In an insightful Mixmag piece, Sofie Mikhaylova details how increased representation for women and LGBTQ+ artists has positively affected her experience. As a younger girl interested in the dance music scene, Sofie didn’t always have information routes to learn about female artists, leaving her feeling isolated.
Worse, still, was how difficult the gender-coded gatekeeping was that used to surround simply just learning how to DJ in the first place. When you don’t have someone to teach you (before you could find everything under the sun on YouTube) – what do you do?
Mikhaylova points out that things have gotten better now; in recent years, more and more female and LGBTQ+ artists have become visible. This visibility is thanks, in part, to large-scale efforts within the dance music scene to do away with discrimination.
Take, for example, Sweden’s “Cis-man Free” festival and Spotify’s EQL institute for female musicians. Even in mainstream EDM, Rezz, Mija, and Alison Wonderland have managed to make their mark on major lineups, breaking into spaces that had previously only been accessible to a few women, such as Lady Faith.
But, as many improvements in representation as we’ve seen, is it enough?
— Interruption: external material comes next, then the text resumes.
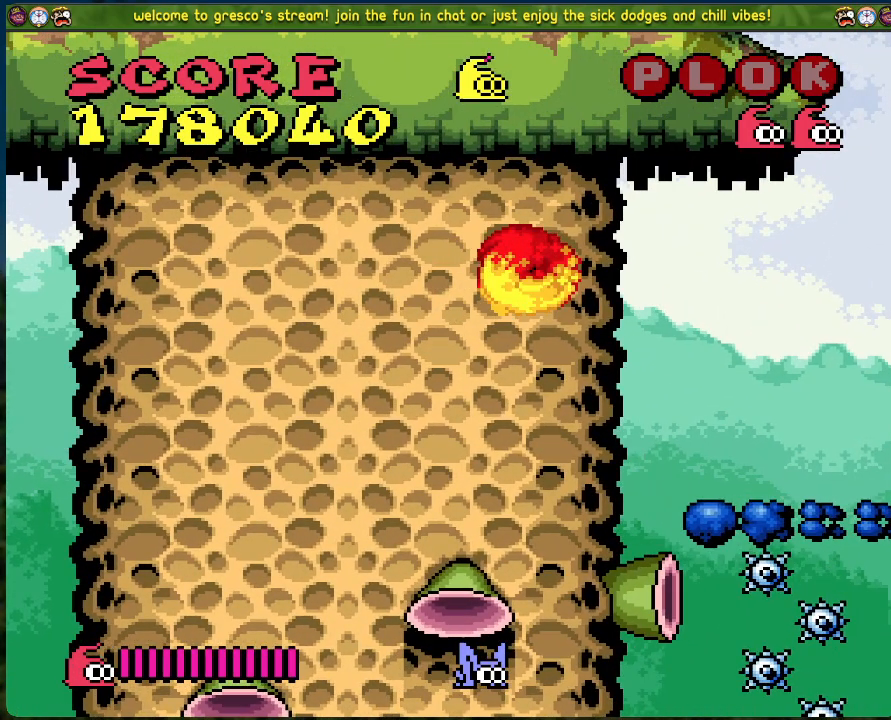
{"buttons": ["B", "DPAD_RIGHT"], "left_stick": "center", "events": []}
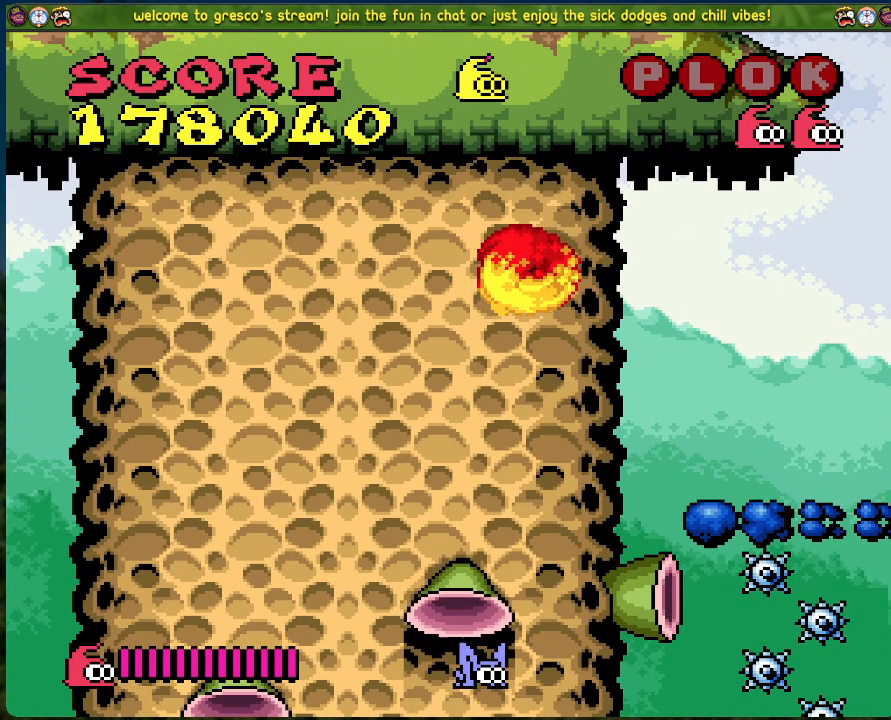
{"buttons": ["B", "DPAD_RIGHT"], "left_stick": "center", "events": []}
If we take Sofie’s anecdote as proof that it’s working – that women are feeling more and more welcomed to participate in making EDM – then, how well is it working, and what’s the next step?
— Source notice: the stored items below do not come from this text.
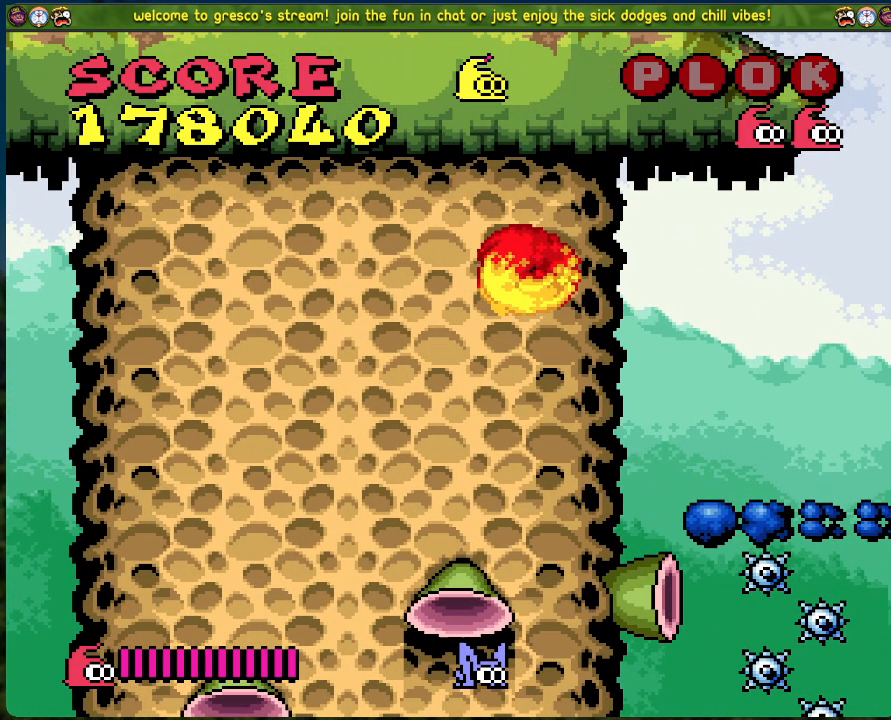
{"buttons": [], "left_stick": "center", "events": [[451, "B", "up"], [451, "DPAD_RIGHT", "up"]]}
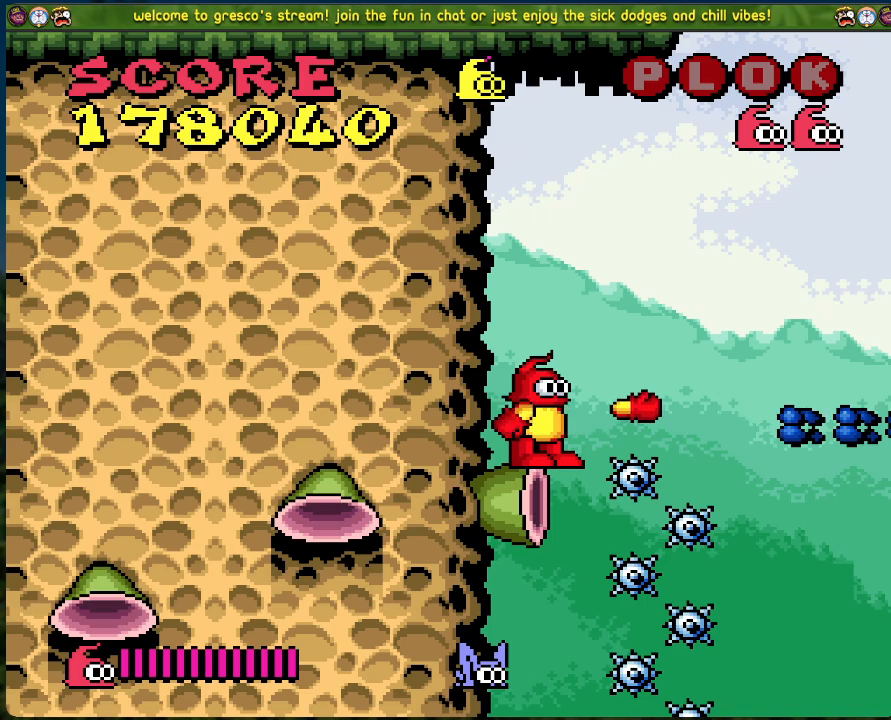
{"buttons": [], "left_stick": "center", "events": []}
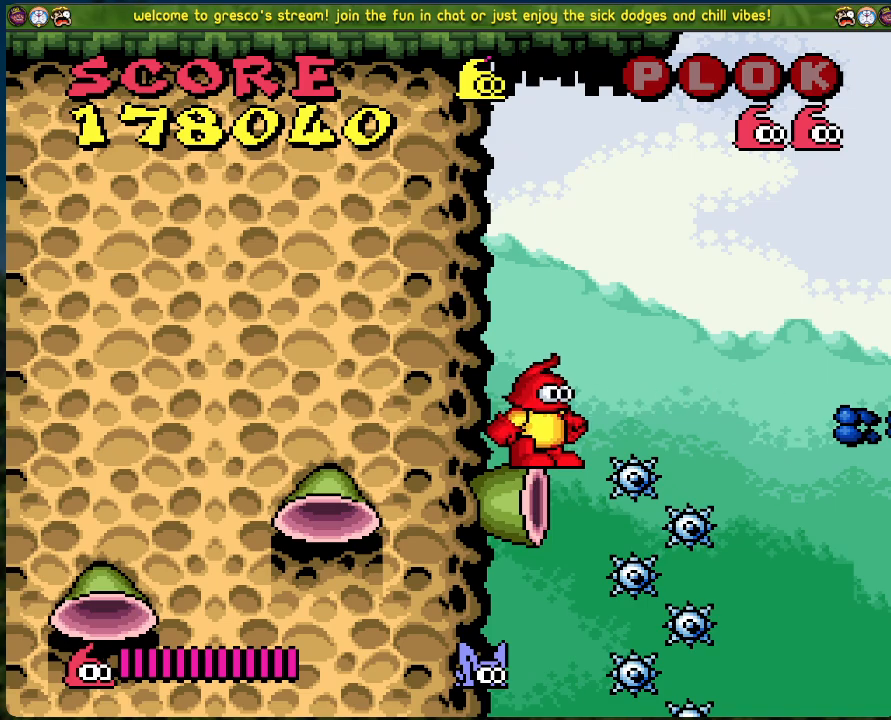
{"buttons": [], "left_stick": "center", "events": [[285, "X", "down"], [452, "X", "up"]]}
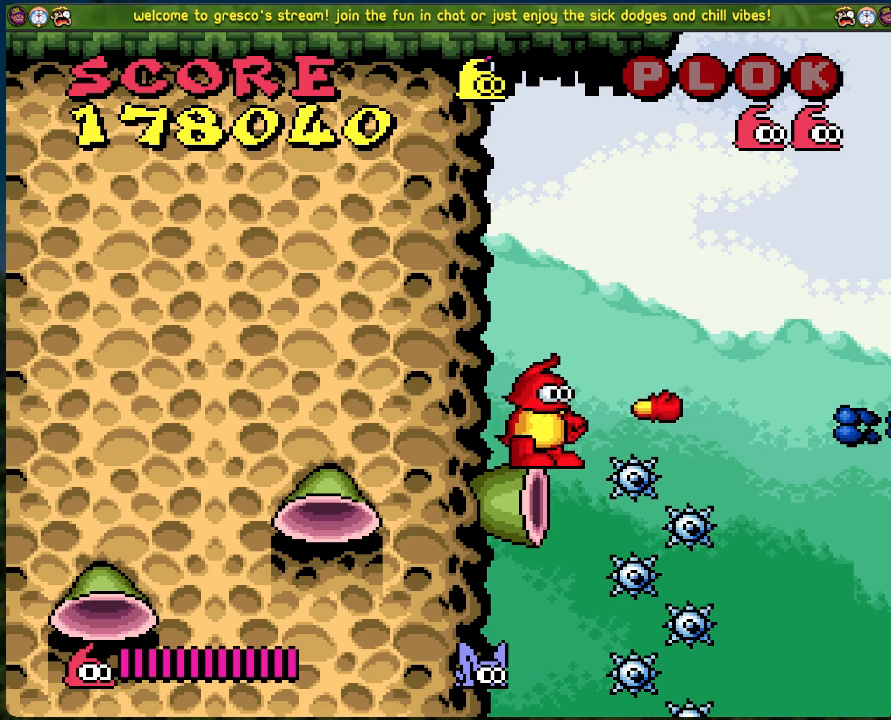
{"buttons": [], "left_stick": "center", "events": []}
Don’t get us wrong. Encouraging women to participate in the scene in the first place is a huge first step. Making women like Sofie feel more empowered to claim their space is indescribably valuable; but what do we tell those same women when gender disparities are still alive and well within the scene?
A DMNW study found that women are being hired as performers significantly less often than their male peers in the Seattle area. The headliner data appears more flattering, which would seem to indicate that perhaps some upward mobility is being afforded to female artists. But when you take into consideration some of those headliners were likely major artists like Rezz and Alison Wonderland, a slightly different picture unfolds.
The opener data of this study indicates that there’s a chance that local female DJs are not being afforded the opportunities that they should be. There’s no definitive proof based on the study’s findings, but we have to question why the numbers sit where they do.
We can’t draw any solid conclusions from this data, but the big picture is that we need to try as a scene to do more. Representation matters, people need to feel welcome in our scene – but that representation is only possible if we consciously take action ourselves. Launching a “Cis-man free” festival isn’t an option for everyone, but taking time to find and support local female DJs is one step that we can all take to make a small, but positive, impact on the scene.